**TASK**
Once you find the line containing "de 2008, basada en extrapolaciones y répli" in the data below, copy it and each following line exactly, up to and including the line containing "garantizando así que sufrirá y morirá una", and nothing else.

**GIVEN INFORMATION**
# # # # #

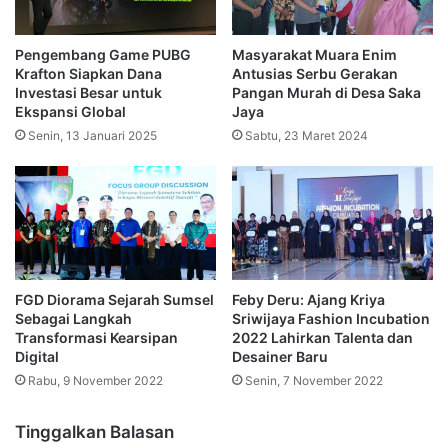
Pengembang Game PUBG
Masyarakat Muara Enim
Krafton Siapkan Dana
Antusias Serbu Gerakan
Investasi Besar untuk
Pangan Murah di Desa Saka
Ekspansi Global
Jaya
Senin, 13 Januari 2025
Sabtu, 23 Maret 2024
FGD Diorama Sejarah Sumsel
Feby Deru: Ajang Kriya
Sebagai Langkah
Sriwijaya Fashion Incubation
Transformasi Kearsipan
2022 Lahirkan Talenta dan
Digital
Desainer Baru
Rabu, 9 November 2022
Senin, 7 November 2022
Tinggalkan Balasan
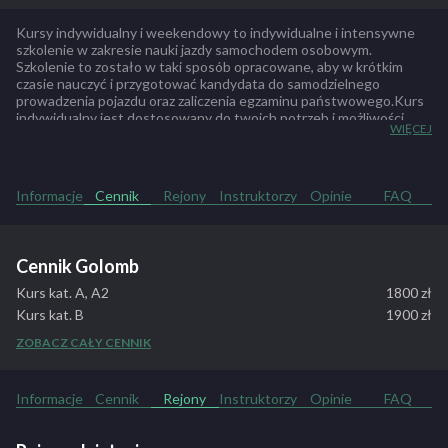
Kursanta do egzaminu na prawo jazdy, ale przede wszystkim by był
dobrym kierowcą i potrafił odnaleźć się w każdej sytuacji na drodze.
Kursy indywidualny i weekendowy to indywidualne i intensywne
Wiemy, jak stresującym doświadczeniem jest egzamin, dlatego
szkolenie w zakresie nauki jazdy samochodem osobowym.
Szkolenie to zostało w taki sposób opracowane, aby w krótkim
przygotowujemy do niego w identycznych pojazdach jak
czasie nauczyć i przygotować kandydata do samodzielnego
egzaminacyjne. Co roku OSK GOLOMB znajduje się w czołówce
prowadzenia pojazdu oraz zaliczenia egzaminu państwowego.Kurs
rankingów zdawalności WORD Rybnik oraz Katowice.
indywidualny jest dostosowany do twoich potrzeb i możliwości
WIĘCEJ
czasowych. Można go rozpocząć w każdej chwili, a termin zajęć
uzgadniany jest wcześniej indywidualnie z kursantem.
ZOBACZ PEŁNY OPIS SZKOŁY
Informacje
Cennik
Rejony
Instruktorzy
Opinie
FAQ
Cennik Golomb
Kurs kat. A, A2
1800 zł
Kurs kat. B
1900 zł
Kurs kat. A, A2 + B
3500 zł
ZOBACZ CAŁY CENNIK
Kurs indywidualny A lub B
2600 zł
Jazdy dodatkowe kat. A, A2
70 zł
Informacje
Cennik
Rejony
Instruktorzy
Opinie
FAQ
Jazdy dodatkowe kat. B
60 zł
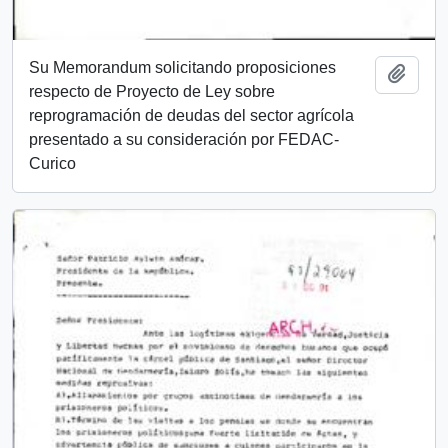
Su Memorandum solicitando proposiciones
Añadi
respecto de Proyecto de Ley sobre
reprogramación de deudas del sector agrícola
presentado a su consideración por FEDAC-
Curico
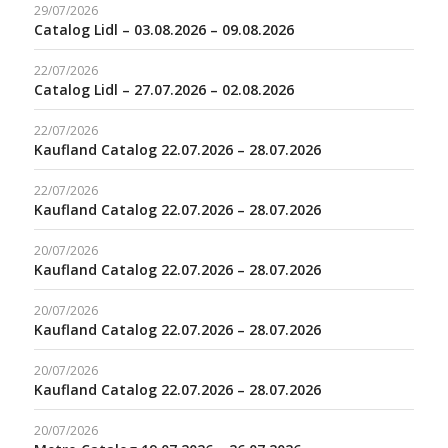
29/07/2026
Catalog Lidl – 03.08.2026 – 09.08.2026
22/07/2026
Catalog Lidl – 27.07.2026 – 02.08.2026
22/07/2026
Kaufland Catalog 22.07.2026 – 28.07.2026
22/07/2026
Kaufland Catalog 22.07.2026 – 28.07.2026
20/07/2026
Kaufland Catalog 22.07.2026 – 28.07.2026
20/07/2026
Kaufland Catalog 22.07.2026 – 28.07.2026
20/07/2026
Kaufland Catalog 22.07.2026 – 28.07.2026
20/07/2026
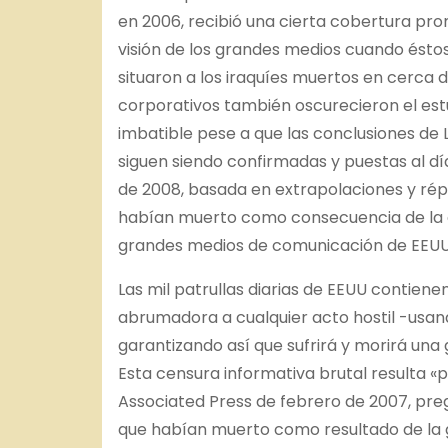
en 2006, recibió una cierta cobertura pro
visión de los grandes medios cuando éstos
situaron a los iraquíes muertos en cerca 
corporativos también oscurecieron el estu
imbatible pese a que las conclusiones de 
siguen siendo confirmadas y puestas al dí
de 2008, basada en extrapolaciones y répli
habían muerto como consecuencia de la gu
grandes medios de comunicación de EEUU
Las mil patrullas diarias de EEUU contien
abrumadora a cualquier acto hostil -usan
garantizando así que sufrirá y morirá una 
Esta censura informativa brutal resulta «p
Associated Press de febrero de 2007, pr
que habían muerto como resultado de la 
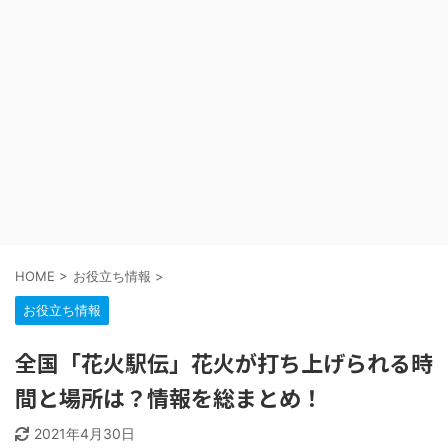
HOME
>
お役立ち情報
>
お役立ち情報
全国「花火駅伝」花火が打ち上げられる時
間と場所は？情報を総まとめ！
2021年4月30日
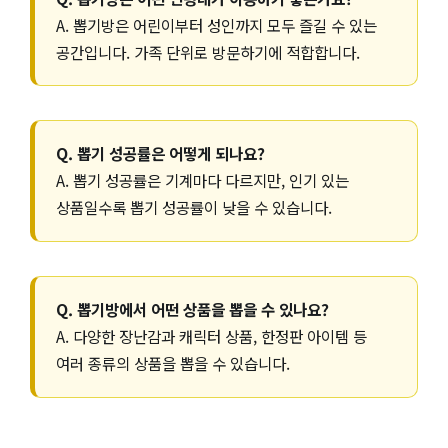
A. 뽑기방은 어린이부터 성인까지 모두 즐길 수 있는
공간입니다. 가족 단위로 방문하기에 적합합니다.
Q. 뽑기 성공률은 어떻게 되나요?
A. 뽑기 성공률은 기계마다 다르지만, 인기 있는
상품일수록 뽑기 성공률이 낮을 수 있습니다.
Q. 뽑기방에서 어떤 상품을 뽑을 수 있나요?
A. 다양한 장난감과 캐릭터 상품, 한정판 아이템 등
여러 종류의 상품을 뽑을 수 있습니다.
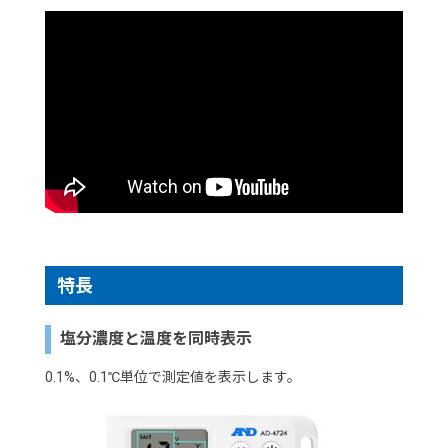
特長
塩分濃度と温度を同時表示
0.1%、0.1℃単位で測定値を表示します。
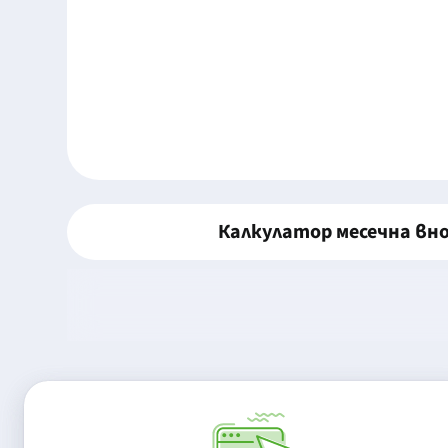
Калкулатор месечна вн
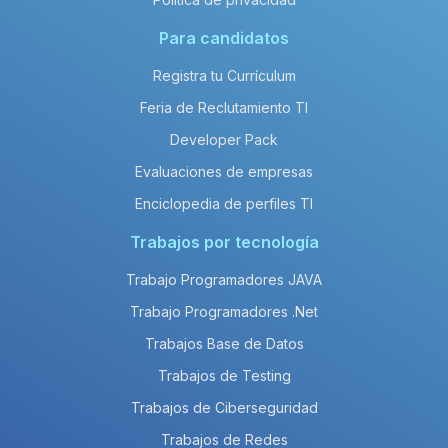
Para candidatos
Registra tu Currículum
Feria de Reclutamiento TI
Developer Pack
Evaluaciones de empresas
Enciclopedia de perfiles TI
Trabajos por tecnología
Trabajo Programadores JAVA
Trabajo Programadores .Net
Trabajos Base de Datos
Trabajos de Testing
Trabajos de Ciberseguridad
Trabajos de Redes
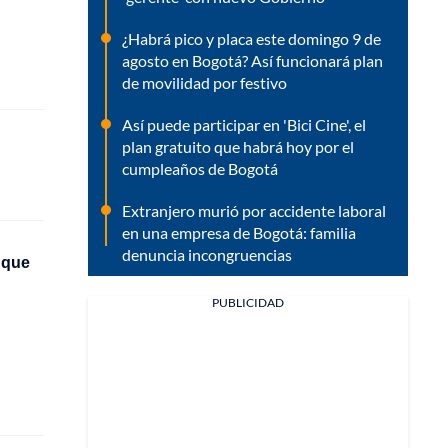
¿Habrá pico y placa este domingo 9 de
agosto en Bogotá? Así funcionará plan
de movilidad por festivo
Así puede participar en 'Bici Cine', el
plan gratuito que habrá hoy por el
cumpleaños de Bogotá
Extranjero murió por accidente laboral
en una empresa de Bogotá: familia
denuncia incongruencias
 que
PUBLICIDAD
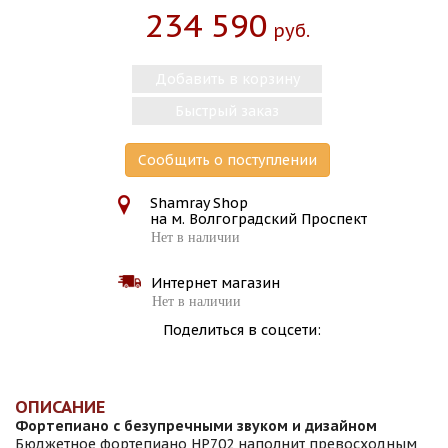
234 590
Руб.
Добавить в корзину
Быстрый заказ
Сообщить о поступлении
Shamray Shop
на м. Волгоградский Проспект
Нет в наличии
Интернет магазин
Нет в наличии
Поделиться в соцсети:
ОПИСАНИЕ
Фортепиано с безупречными звуком и дизайном
Бюджетное фортепиано HP702 наполнит превосходным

# # # # #

**ANSWER TO THE PROBLEM**
de 2008, basada en extrapolaciones y répli
habían muerto como consecuencia de la gu
grandes medios de comunicación de EEUU
Las mil patrullas diarias de EEUU contien
abrumadora a cualquier acto hostil -usan
garantizando así que sufrirá y morirá una 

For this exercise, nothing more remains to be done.